* [Action item]
Would you please return the lines of the entries below starting at the line that has "Doc and I sit" and ending at the line that has "Clouds to the", both included, exactly as they are?

* [Collected data]
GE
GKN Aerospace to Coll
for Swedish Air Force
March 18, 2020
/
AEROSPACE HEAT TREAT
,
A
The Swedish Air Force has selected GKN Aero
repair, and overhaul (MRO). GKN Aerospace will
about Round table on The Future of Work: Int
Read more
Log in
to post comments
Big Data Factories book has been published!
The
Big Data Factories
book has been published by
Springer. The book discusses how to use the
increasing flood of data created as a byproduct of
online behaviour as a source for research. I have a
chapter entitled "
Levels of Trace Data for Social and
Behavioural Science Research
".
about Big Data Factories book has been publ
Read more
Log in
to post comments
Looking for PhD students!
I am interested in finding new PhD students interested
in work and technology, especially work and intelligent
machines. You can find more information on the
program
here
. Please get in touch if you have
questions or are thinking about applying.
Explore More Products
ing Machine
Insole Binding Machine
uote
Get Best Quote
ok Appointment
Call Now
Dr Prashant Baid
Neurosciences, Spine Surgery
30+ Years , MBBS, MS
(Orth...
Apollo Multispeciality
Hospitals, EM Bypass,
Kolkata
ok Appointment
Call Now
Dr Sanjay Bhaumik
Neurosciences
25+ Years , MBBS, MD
---
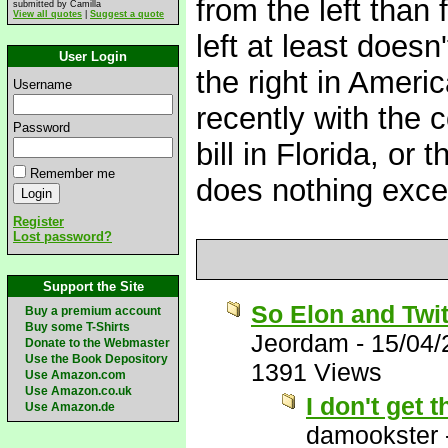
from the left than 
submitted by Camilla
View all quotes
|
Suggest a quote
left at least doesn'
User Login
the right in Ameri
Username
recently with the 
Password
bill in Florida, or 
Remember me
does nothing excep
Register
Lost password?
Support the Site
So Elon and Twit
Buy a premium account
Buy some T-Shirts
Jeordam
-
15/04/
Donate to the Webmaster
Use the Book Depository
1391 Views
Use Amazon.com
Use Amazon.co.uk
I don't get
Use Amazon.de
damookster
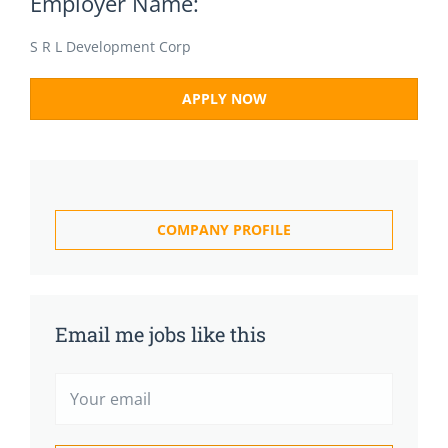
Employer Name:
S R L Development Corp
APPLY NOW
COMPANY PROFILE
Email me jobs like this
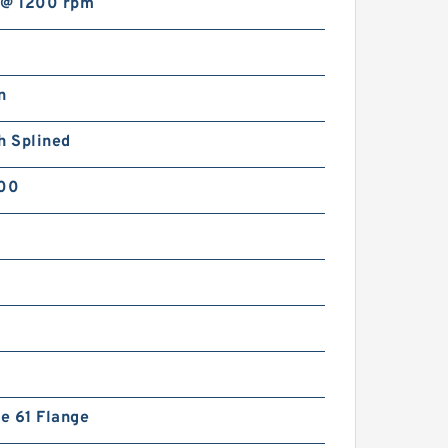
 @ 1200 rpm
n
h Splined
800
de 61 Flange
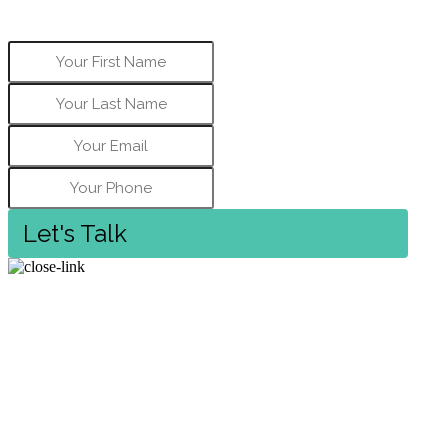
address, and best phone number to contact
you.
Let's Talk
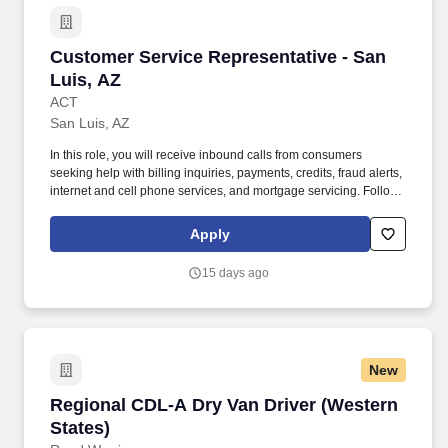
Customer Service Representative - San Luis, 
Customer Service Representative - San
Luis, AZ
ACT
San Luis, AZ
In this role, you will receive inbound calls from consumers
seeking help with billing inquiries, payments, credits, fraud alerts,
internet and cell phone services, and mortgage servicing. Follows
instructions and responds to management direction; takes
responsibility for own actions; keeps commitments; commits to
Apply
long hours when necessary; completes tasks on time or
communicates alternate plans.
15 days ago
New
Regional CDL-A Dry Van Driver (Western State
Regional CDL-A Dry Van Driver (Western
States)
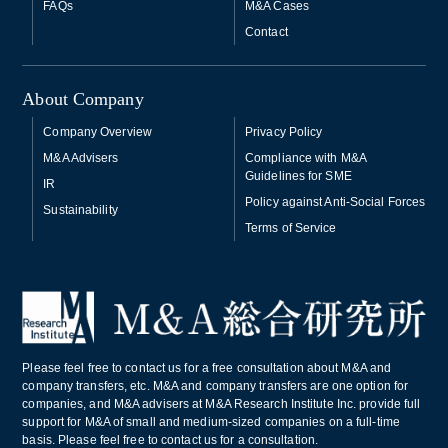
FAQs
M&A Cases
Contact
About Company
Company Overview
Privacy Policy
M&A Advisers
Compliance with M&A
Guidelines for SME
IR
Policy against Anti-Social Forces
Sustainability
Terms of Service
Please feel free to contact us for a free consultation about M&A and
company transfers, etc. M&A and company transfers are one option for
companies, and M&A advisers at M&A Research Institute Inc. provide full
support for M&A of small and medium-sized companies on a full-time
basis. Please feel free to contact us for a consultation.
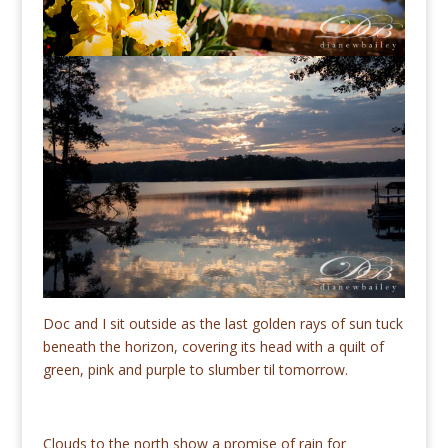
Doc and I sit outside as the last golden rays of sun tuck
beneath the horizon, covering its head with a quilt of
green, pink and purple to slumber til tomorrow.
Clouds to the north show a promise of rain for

* [Task output]
Doc and I sit outside as the last golden rays of sun tuck
beneath the horizon, covering its head with a quilt of
green, pink and purple to slumber til tomorrow.
Clouds to the north show a promise of rain for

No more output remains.